# What is the name of the turn?



## Grizz (Nov 10, 2008)

A nose roll?

You paid for a whole board, you should get your moneys worth and use all of it.


----------



## hellside (Dec 28, 2008)

It is not a nose roll. It is used on steep. The tail is picked up in the air to change direction quickly. It is not a hop turn either because the nose stay in contact with the slop.


----------



## Grizz (Nov 10, 2008)

What woud you gain by having the tail unweighted? What would you loose?


----------



## Grizz (Nov 10, 2008)

and there goes guided discovery


----------



## hellside (Dec 28, 2008)

I see. Thanks both!


----------



## Grizz (Nov 10, 2008)

No worries, hope you're having a great day.


----------



## freshy (Nov 18, 2009)

Lets face it, we were all waiting for wolfs definition anyway.


----------



## hellside (Dec 28, 2008)

I look up nose roll in various places and they all look like this that spin the tail 180 degree. 

Snowboarding Tricks - Nose and Tail Rolls @ ABC-of-Snowboarding

I should have more detail for my description. The tail pivots no more than 90 degree and I don't think it needs to involve upper body rotation, maybe more of an up and down movement, similar to hop but just on the tail.


----------



## Grizz (Nov 10, 2008)

freshy said:


> Lets face it, we were all waiting for wolfs definition anyway.


Some knew what it would be.


----------



## Grizz (Nov 10, 2008)

hellside said:


> I look up nose roll in various places and they all look like this that spin the tail 180 degree.
> 
> Snowboarding Tricks - Nose and Tail Rolls @ ABC-of-Snowboarding
> 
> I should have more detail for my description. The tail pivots no more than 90 degree and I don't think it needs to involve upper body rotation, maybe more of an up and down movement, similar to hop but just on the tail.
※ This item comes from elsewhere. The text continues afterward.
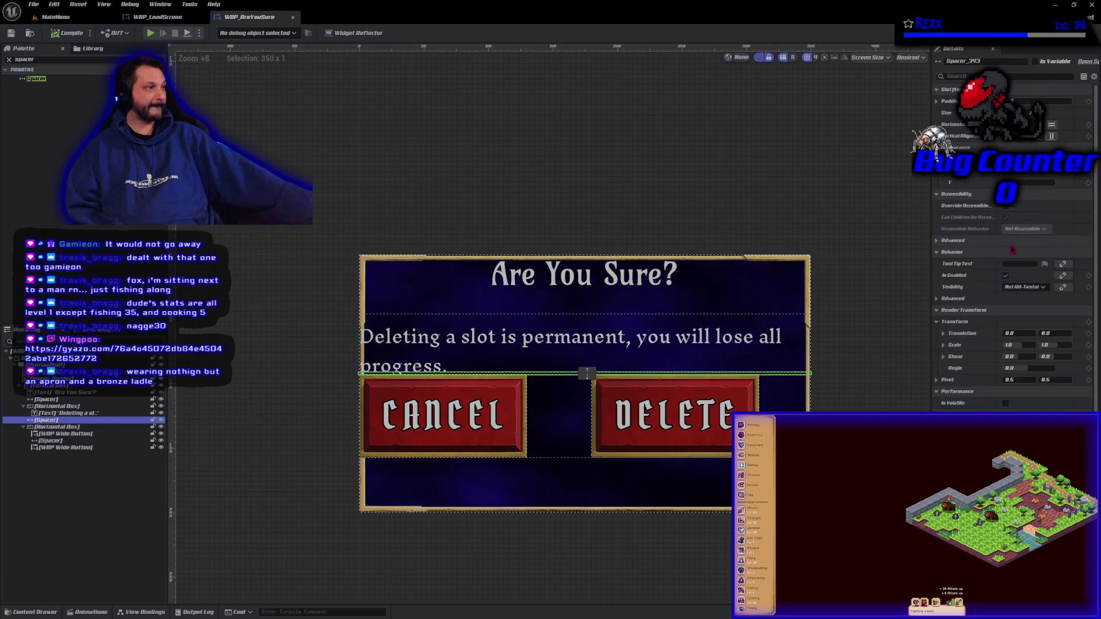
{"action": "left_click_drag", "start_coordinate": [1026, 183], "coordinate": [1057, 183]}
You're right of course on the nose roll. I was teasing a little based off your description. 

But back to your original question, what to call the move you described? How about "nose pivot turn" or "nose butter turn". Calling it the "Not able to control my speed through turn shape turn" or "Holy hell, the tail of my board is flopping around like a beached carp turn" are a little to wordy.

If you are looking to do a freestyle move, unweighting the tail and pivoting off your nose is fun. If you are trying to negotiate a steep slope with the greatest control over your decent....it's probably not the most efficient option.


----------



## hellside (Dec 28, 2008)

Grizz said:


> You're right of course on the nose roll. I was teasing a little based off your description.
> 
> But back to your original question, what to call the move you described? How about "nose pivot turn" or "nose butter turn". Calling it the "Not able to control my speed through turn shape turn" or "Holy hell, the tail of my board is flopping around like a beached carp turn" are a little to wordy.
> 
> If you are looking to do a freestyle move, unweighting the tail and pivoting off your nose is fun. If you are trying to negotiate a steep slope with the greatest control over your decent....it's probably not the most efficient option.


Thanks for the reply. I leaned it one time a few years ago and never use it until I saw it again so I thought maybe there is a name for this.


----------